According to Fitch Solutions Country Risk and Industry Research, “the economic repercussions could prove to be substantial.”
The think tank forecasts Shell’s move could raise the Philippine’s import bill, weaken the country’s ability to attract investment inflows, add burden to its forex reserves and possibly influence tighter monetary policy in the long term.
“As domestic fuel demand is expected to grow over the coming years, the Philippines will have little choice but to raise import volumes in response, barring an unlikely significant upsurge in [domestic] refining output,” Fitch Solutions said.
With the Shell refinery following in the footsteps of Chevron, which closed down its neighboring Caltex refinery in Batangas in 2003, Petron is the only one left as the Philippines’ crude oil refiner.
The shutdown of the Shell refinery took out about two-fifths of oil refining capacity in the Philippines.
“In our view, greater dependence on energy imports will leave the Philippine economy more tied to fluctuations in global energy prices,” Fitch Solutions said.
“A downsized domestic refining output, next to rising need for imports, is expected to prove a drag on the trade balance over the coming years, creating pressures for the Philippines’ external financing position when domestic demand for energy is rising,” it added.
Such a scenario puts added pressure on the Philippines’ foreign exchange reserves or its ability to attract investors inflows. In turn, this could result in the peso’s depreciation against the US dollar.

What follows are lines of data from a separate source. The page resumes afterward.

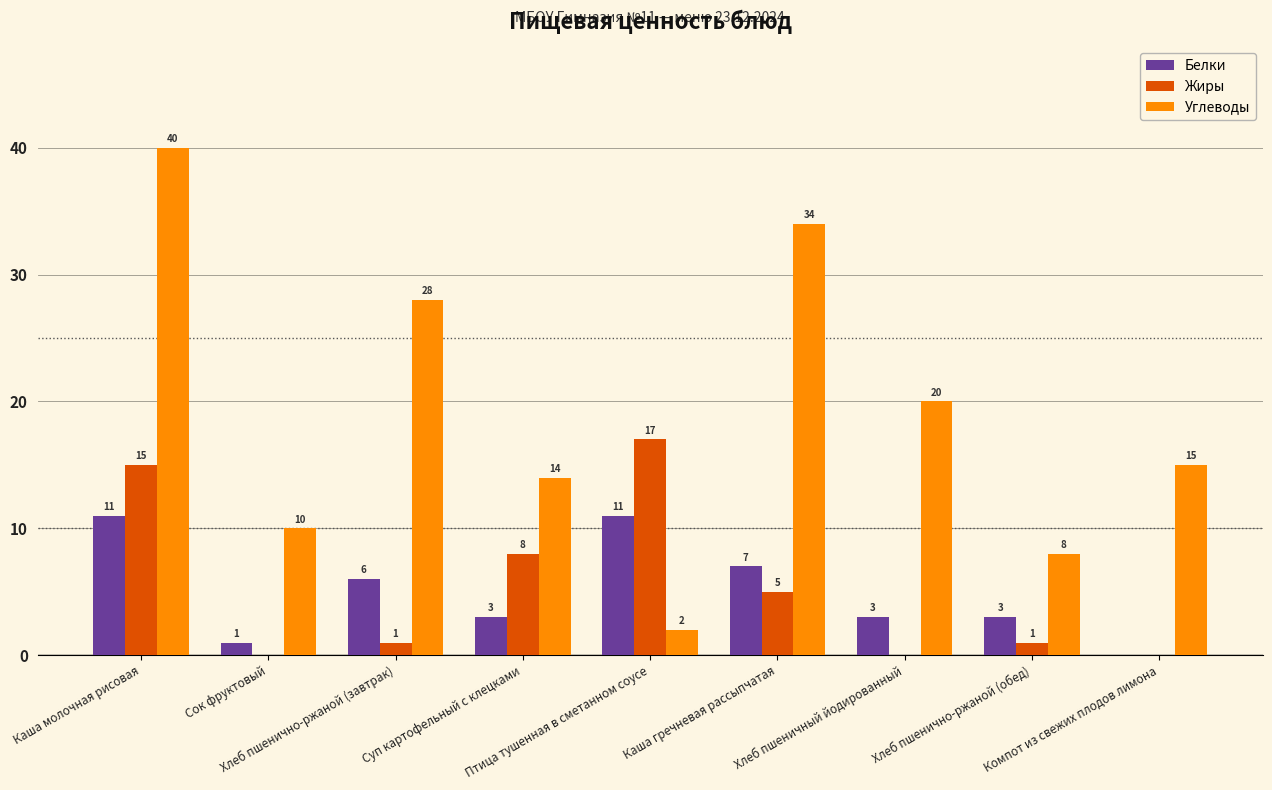

What is the sum of all Белки values?

45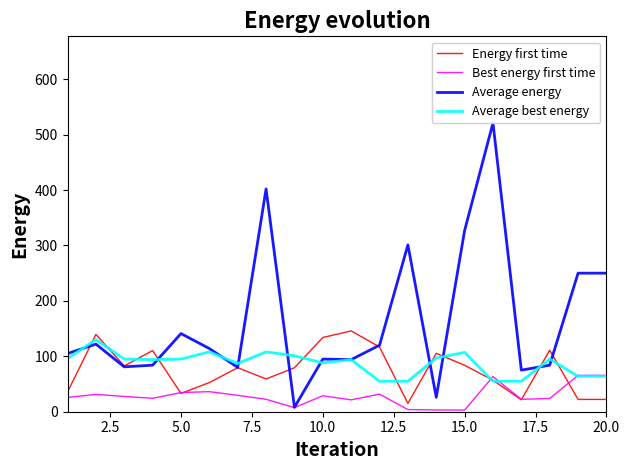

True or false: Energy first time and Average best energy intersect in this chart.

True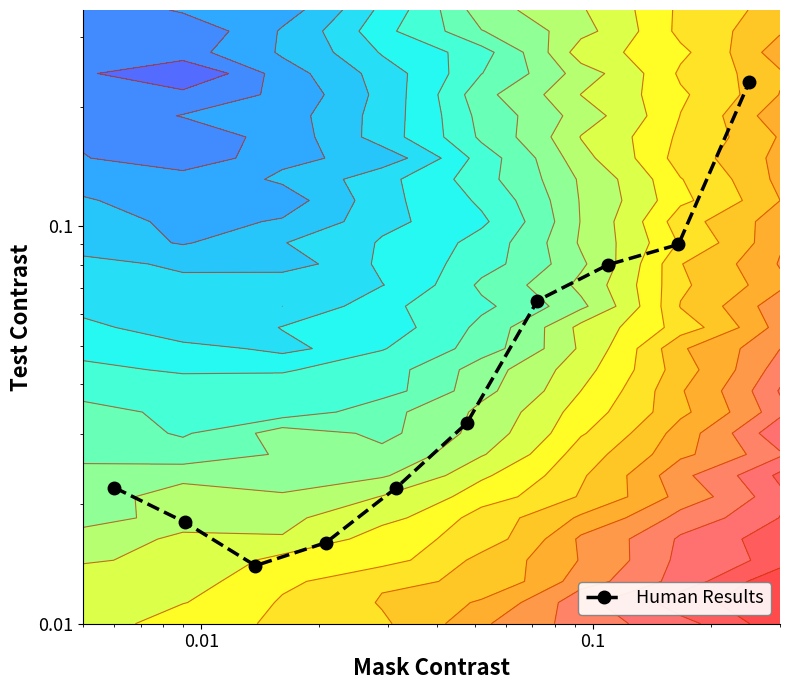

Reading left to right, list all the values displayed in this chart.

0.0	0.0	0.0	0.0	0.0	0.0	0.1	0.1	0.1	0.2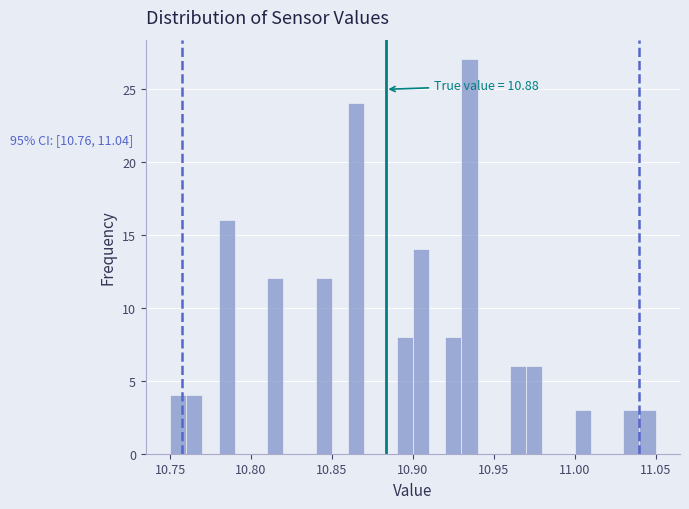

Read against the x-axis, roughly where is the centre of the tallest bar?

10.935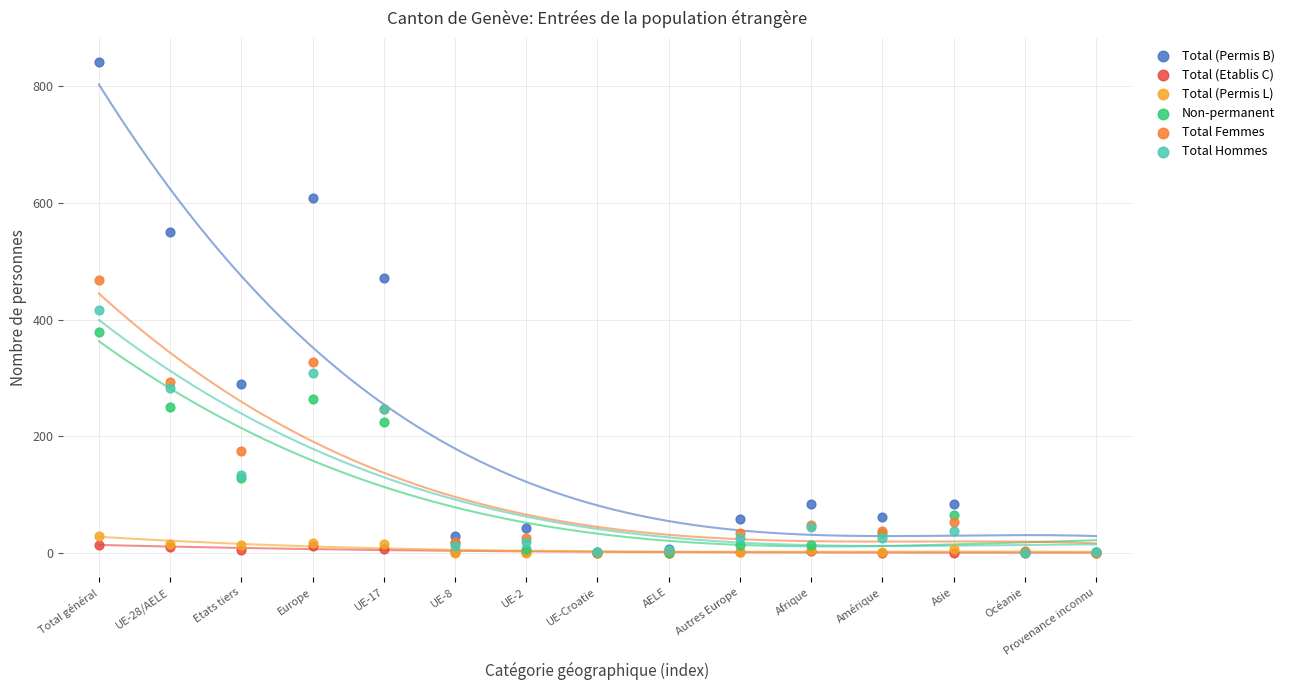

Which series reaches the maximum Y coordinate?

Total (Permis B)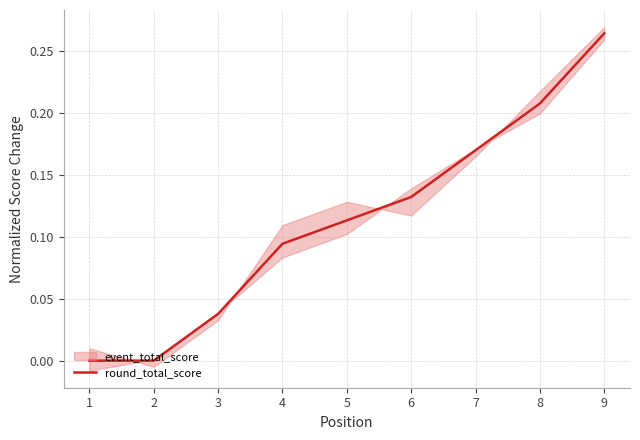

List the labels in order of value, largest first.

9, 8, 7, 6, 5, 4, 3, 1, 2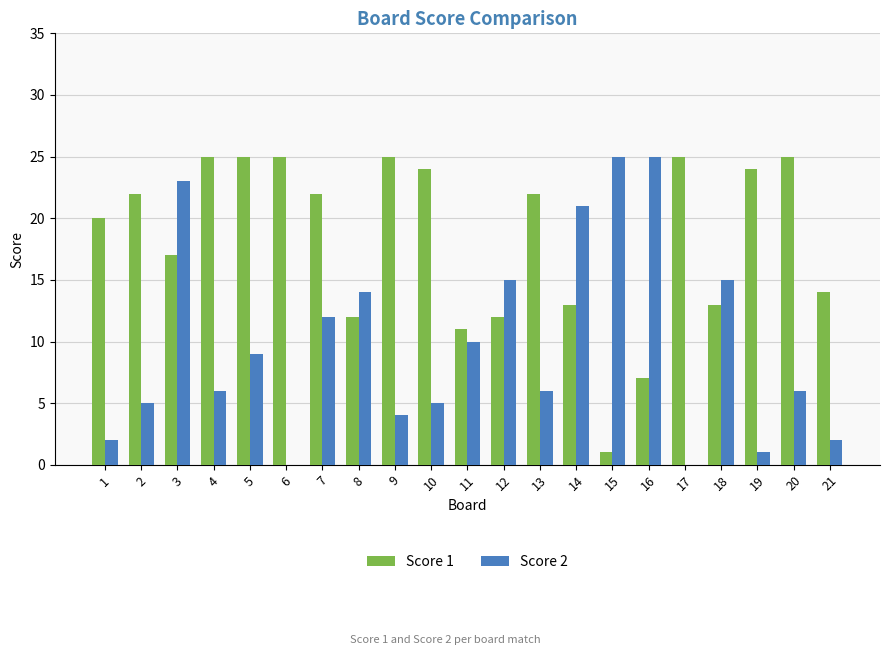

Reading right to left, transcribe all the data shown in this chart.

Score 1: 21=14	20=25	19=24	18=13	17=25	16=7	15=1	14=13	13=22	12=12	11=11	10=24	9=25	8=12	7=22	6=25	5=25	4=25	3=17	2=22	1=20
Score 2: 21=2	20=6	19=1	18=15	17=0	16=25	15=25	14=21	13=6	12=15	11=10	10=5	9=4	8=14	7=12	6=0	5=9	4=6	3=23	2=5	1=2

Fitch Solutions said the Tabangao shutdown could even turn off Petron, which earlier announced plans to boost investments in the domestic downstream.
Petron had previously announced a $10-billion kitty for the further upgrade and expansion of its Bataan refinery and for an additional storage capacity in Mindanao.
Further, Fitch Solutions noted Shell’s cost-cutting campaign also affected the upstream segment of the business. The think tank is referring to Shell’s plan to divest from the Malampaya natural gas project.
Shell Philippines Exploration BV holds a 45-percent operating stake in the Malampaya project, the concession for which has not been renewed and would lapse in 2024.